The spokesperson added: “We do, however, recognise calls for more green space and the site will integrate with an improved Cotton Field Park to the immediate north of the site. Work is also well underway to create Mayfield Park, a major new city centre park [at the £1.4bn Mayfield regeneration scheme close to Piccadilly Station].”
Trees Not Cars founder Gemma Cameron was represented in the judicial review by planning lawyers John Hunter and Piers Riley-Smith of Kings Chambers in Manchester. Manchester City Council was represented by London-based planning barrister Christopher Katkowski, who has since joined Kings Chambers as a member of its planning and environmental group.
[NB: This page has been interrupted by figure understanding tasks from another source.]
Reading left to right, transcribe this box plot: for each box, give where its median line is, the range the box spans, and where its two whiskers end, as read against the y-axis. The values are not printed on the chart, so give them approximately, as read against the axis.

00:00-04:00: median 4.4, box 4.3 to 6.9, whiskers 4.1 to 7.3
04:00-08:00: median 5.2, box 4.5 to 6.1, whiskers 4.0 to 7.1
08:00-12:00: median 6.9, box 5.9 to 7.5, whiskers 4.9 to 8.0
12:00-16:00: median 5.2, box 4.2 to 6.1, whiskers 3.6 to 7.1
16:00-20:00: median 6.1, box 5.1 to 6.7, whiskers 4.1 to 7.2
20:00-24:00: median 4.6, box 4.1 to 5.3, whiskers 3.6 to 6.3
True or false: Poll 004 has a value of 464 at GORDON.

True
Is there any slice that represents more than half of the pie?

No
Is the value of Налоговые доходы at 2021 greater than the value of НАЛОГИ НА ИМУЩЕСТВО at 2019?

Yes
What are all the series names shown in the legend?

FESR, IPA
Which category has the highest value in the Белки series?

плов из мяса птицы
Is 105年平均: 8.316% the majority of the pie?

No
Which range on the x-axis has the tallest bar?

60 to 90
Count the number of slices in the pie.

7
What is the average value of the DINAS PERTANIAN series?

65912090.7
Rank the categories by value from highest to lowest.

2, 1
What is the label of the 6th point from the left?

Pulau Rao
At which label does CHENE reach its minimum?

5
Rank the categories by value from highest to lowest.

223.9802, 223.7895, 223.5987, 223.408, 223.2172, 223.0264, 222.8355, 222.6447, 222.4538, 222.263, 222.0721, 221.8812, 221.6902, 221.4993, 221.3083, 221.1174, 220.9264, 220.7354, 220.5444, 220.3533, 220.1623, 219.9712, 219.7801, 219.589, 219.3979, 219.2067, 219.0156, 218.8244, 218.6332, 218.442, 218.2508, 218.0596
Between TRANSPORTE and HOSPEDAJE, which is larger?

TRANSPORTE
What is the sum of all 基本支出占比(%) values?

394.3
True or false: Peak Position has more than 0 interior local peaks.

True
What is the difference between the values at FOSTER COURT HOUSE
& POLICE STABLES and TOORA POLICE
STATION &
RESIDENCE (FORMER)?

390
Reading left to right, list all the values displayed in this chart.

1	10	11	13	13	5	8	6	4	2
The Central Retail Park framework proposes the construction of 10 blocks, the majority of which are earmarked for offices with floorplates ranging from 15,700 sq ft to 27,000 sq ft. There would also be a hotel, and 145 affordable homes on three plots next to Butler Street, Downley Drive and the former Ancoats Dispensary building.
There is also “potential for a building of significant height [up to 30 storeys] to form a ‘set piece’ with the [planned 32-storey] Oxygen Tower at the junction of Old Mill and Great Ancoats Street”, according to the masterplan.
The framework was drawn up by architect Bennetts Associates, engineer Buro Happold, cost consultant Faithful+Gould and landscape architect Exterior Architecture.